I can't seem to insert pictures and links the way I used to since the board upgrade. The window appears to enter the web address, but when I click enter, it doesn't show up in the body of the post. So I'm unable to post a pic to be viewed within the post or use a keyword as a link to a web address.


----------



## SuperAction80 (Oct 8, 2007)

I just get the funny bubbling sound whenever I hit the insert image button. I haven't made any recent adjustments to my browser settings either.


----------



## Reedsplinter (Jul 28, 2007)

I was able to insert an image just now as usual, no problem. So this is not a universal issue.


----------



## saxmanglen (Feb 2, 2003)

Grumps said:


> I can't seem to insert pictures and links the way I used to since the board upgrade. The window appears to enter the web address, but when I click enter, it doesn't show up in the body of the post.
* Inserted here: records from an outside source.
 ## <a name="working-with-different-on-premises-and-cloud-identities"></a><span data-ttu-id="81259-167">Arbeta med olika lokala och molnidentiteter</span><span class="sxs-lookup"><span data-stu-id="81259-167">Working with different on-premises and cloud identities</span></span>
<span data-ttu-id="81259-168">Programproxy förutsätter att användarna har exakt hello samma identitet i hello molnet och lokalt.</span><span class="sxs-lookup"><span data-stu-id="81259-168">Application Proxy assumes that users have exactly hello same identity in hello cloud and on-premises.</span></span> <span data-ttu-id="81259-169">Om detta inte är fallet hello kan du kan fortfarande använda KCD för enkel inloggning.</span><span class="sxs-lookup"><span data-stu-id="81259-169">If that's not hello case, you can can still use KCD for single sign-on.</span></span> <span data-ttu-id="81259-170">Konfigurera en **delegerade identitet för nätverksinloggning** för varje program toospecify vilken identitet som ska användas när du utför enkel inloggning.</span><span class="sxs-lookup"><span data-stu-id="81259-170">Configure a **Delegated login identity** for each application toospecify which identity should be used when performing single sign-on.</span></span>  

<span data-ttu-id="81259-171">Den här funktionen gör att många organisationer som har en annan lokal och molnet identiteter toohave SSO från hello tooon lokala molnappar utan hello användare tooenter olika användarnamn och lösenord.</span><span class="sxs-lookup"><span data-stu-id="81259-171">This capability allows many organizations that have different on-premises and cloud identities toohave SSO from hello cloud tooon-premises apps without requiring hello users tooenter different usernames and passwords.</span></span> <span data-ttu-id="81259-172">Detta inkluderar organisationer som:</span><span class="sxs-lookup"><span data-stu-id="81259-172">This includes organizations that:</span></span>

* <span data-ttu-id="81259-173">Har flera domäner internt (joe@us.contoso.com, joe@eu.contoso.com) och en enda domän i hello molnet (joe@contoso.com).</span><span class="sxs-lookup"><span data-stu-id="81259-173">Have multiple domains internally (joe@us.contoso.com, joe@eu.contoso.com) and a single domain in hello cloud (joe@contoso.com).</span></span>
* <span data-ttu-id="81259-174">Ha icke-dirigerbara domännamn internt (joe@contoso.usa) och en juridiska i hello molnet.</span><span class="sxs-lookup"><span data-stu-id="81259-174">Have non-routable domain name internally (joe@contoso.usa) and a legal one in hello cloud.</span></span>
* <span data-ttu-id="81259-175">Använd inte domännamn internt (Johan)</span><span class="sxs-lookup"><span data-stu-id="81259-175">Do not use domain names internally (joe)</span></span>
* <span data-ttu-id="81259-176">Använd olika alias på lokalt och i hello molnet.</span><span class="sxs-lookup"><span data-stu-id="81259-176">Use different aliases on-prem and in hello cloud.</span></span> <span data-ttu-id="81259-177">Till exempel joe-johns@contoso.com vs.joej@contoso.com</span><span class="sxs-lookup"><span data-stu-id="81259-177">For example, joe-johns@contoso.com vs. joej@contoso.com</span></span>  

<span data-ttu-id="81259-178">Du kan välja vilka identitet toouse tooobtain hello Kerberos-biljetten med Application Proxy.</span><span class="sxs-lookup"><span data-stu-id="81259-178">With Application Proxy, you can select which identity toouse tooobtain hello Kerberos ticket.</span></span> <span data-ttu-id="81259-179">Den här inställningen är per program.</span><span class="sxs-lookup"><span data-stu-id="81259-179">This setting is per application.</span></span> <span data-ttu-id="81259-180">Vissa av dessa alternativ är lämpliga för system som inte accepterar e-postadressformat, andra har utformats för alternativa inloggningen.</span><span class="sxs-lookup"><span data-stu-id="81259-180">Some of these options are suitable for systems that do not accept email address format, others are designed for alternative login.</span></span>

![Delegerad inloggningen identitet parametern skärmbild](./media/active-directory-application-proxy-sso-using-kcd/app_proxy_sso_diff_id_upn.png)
So I'm unable to post a pic to be viewed within the post or use a keyword as a link to a web address.












Seems to have worked for me Grumps....??? :?


----------



## Grumps (Feb 3, 2003)

It could be another AOL issue...


----------



## saxmanglen (Feb 2, 2003)

Grumps said:


> It could be another AOL issue...


Pop ups and cookies need to be enabled for SOTW too.


----------



## Grumps (Feb 3, 2003)

saxmanglen said:


> Pop ups and cookies need to be enabled for SOTW too.
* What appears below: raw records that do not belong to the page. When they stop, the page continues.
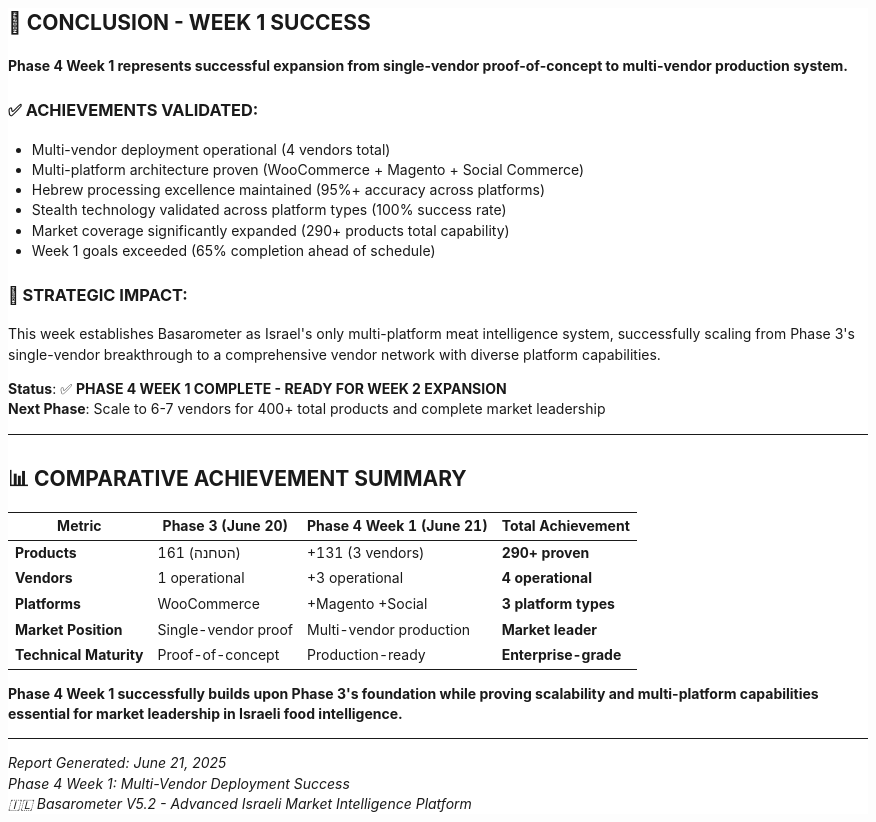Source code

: 
## 🏁 CONCLUSION - WEEK 1 SUCCESS

**Phase 4 Week 1 represents successful expansion from single-vendor proof-of-concept to multi-vendor production system.**

### ✅ ACHIEVEMENTS VALIDATED:
- Multi-vendor deployment operational (4 vendors total)
- Multi-platform architecture proven (WooCommerce + Magento + Social Commerce)
- Hebrew processing excellence maintained (95%+ accuracy across platforms)
- Stealth technology validated across platform types (100% success rate)
- Market coverage significantly expanded (290+ products total capability)
- Week 1 goals exceeded (65% completion ahead of schedule)

### 🚀 STRATEGIC IMPACT:
This week establishes Basarometer as Israel's only multi-platform meat intelligence system, successfully scaling from Phase 3's single-vendor breakthrough to a comprehensive vendor network with diverse platform capabilities.

**Status**: ✅ **PHASE 4 WEEK 1 COMPLETE - READY FOR WEEK 2 EXPANSION**  
**Next Phase**: Scale to 6-7 vendors for 400+ total products and complete market leadership

---

## 📊 COMPARATIVE ACHIEVEMENT SUMMARY

| Metric | Phase 3 (June 20) | Phase 4 Week 1 (June 21) | Total Achievement |
|--------|-------------------|---------------------------|-------------------|
| **Products** | 161 (הטחנה) | +131 (3 vendors) | **290+ proven** |
| **Vendors** | 1 operational | +3 operational | **4 operational** |
| **Platforms** | WooCommerce | +Magento +Social | **3 platform types** |
| **Market Position** | Single-vendor proof | Multi-vendor production | **Market leader** |
| **Technical Maturity** | Proof-of-concept | Production-ready | **Enterprise-grade** |

**Phase 4 Week 1 successfully builds upon Phase 3's foundation while proving scalability and multi-platform capabilities essential for market leadership in Israeli food intelligence.**

---

*Report Generated: June 21, 2025*  
*Phase 4 Week 1: Multi-Vendor Deployment Success*  
*🇮🇱 Basarometer V5.2 - Advanced Israeli Market Intelligence Platform*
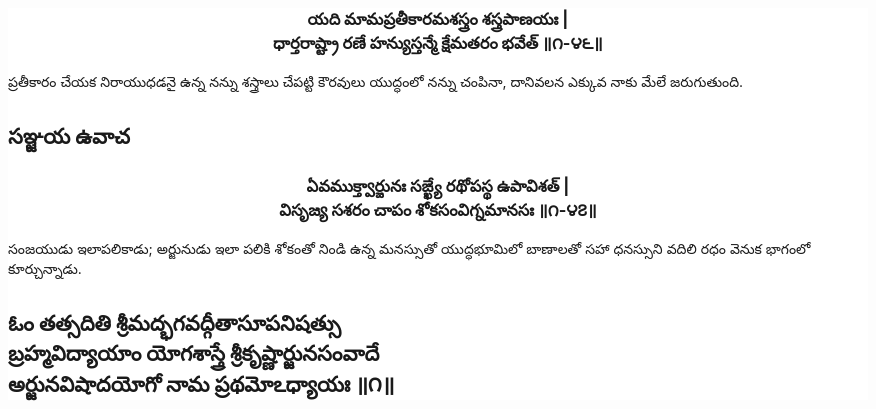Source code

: ### <center>యది మామప్రతీకారమశస్త్రం శస్త్రపాణయః |</br>ధార్తరాష్ట్రా రణే హన్యుస్తన్మే క్షేమతరం భవేత్ ॥౧-౪౬॥</center>

ప్రతీకారం చేయక నిరాయుధడనై ఉన్న నన్ను శస్త్రాలు చేపట్టి కౌరవులు యుద్ధంలో నన్ను చంపినా, దానివలన ఎక్కువ నాకు మేలే జరుగుతుంది.

## సఞ్జయ ఉవాచ</br>

### <center>ఏవముక్త్వార్జునః సఙ్ఖ్యే రథోపస్థ ఉపావిశత్ |</br>విసృజ్య సశరం చాపం శోకసంవిగ్నమానసః ॥౧-౪౭॥</center>

సంజయుడు ఇలాపలికాడు; అర్జునుడు ఇలా పలికి శోకంతో నిండి ఉన్న మనస్సుతో యుద్ధభూమిలో బాణాలతో సహా ధనస్సుని వదిలి రధం వెనుక భాగంలో కూర్చున్నాడు.

## ఓం తత్సదితి శ్రీమద్భగవద్గీతాసూపనిషత్సు</br>బ్రహ్మవిద్యాయాం యోగశాస్త్రే శ్రీకృష్ణార్జునసంవాదే</br>అర్జునవిషాదయోగో నామ ప్రథమోఽధ్యాయః ॥౧॥</center>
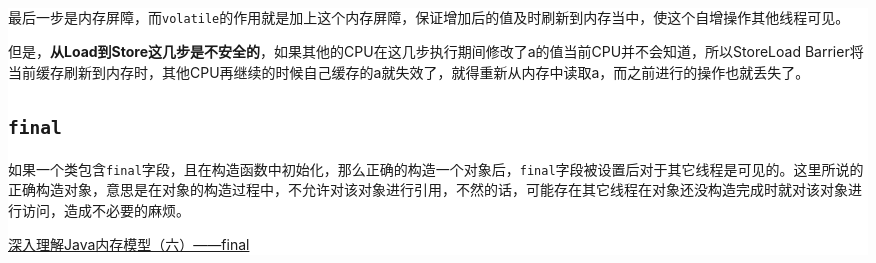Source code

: 最后一步是内存屏障，而`volatile`的作用就是加上这个内存屏障，保证增加后的值及时刷新到内存当中，使这个自增操作其他线程可见。

但是，**从Load到Store这几步是不安全的**，如果其他的CPU在这几步执行期间修改了a的值当前CPU并不会知道，所以StoreLoad Barrier将当前缓存刷新到内存时，其他CPU再继续的时候自己缓存的a就失效了，就得重新从内存中读取a，而之前进行的操作也就丢失了。

## `final`

如果一个类包含`final`字段，且在构造函数中初始化，那么正确的构造一个对象后，`final`字段被设置后对于其它线程是可见的。这里所说的正确构造对象，意思是在对象的构造过程中，不允许对该对象进行引用，不然的话，可能存在其它线程在对象还没构造完成时就对该对象进行访问，造成不必要的麻烦。

[深入理解Java内存模型（六）——final](https://www.infoq.cn/article/java-memory-model-6/)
I had enabled them... but just now opened SOTW up in a new browser window outside of AOL and that seems to work. So I guess it is just another AOL issue with the board.


----------



## saxmanglen (Feb 2, 2003)

I've got AOL too. I don't even use their software anymore. I just open my mail up in my browser. Too many issues like you've described browsing within their software.


----------



## SuperAction80 (Oct 8, 2007)

Grumps said:


> It could be another AOL issue...


Uh huh, well that would explain why we're both having issues. This recent upgrade I've downloaded from them has been nothing but problematic.


----------



## Grumps (Feb 3, 2003)

Just open an internet explorer window outside of AOL, and that'll do the trick.


----------



## Harri Rautiainen (Jan 24, 2003)

Not directly related to Grumps'es problem, but hundreds of AOL users will be left out monthly of this Forum, because AOL.com does not delivery the required activation codes to them.

Yes, I can insert images:


----------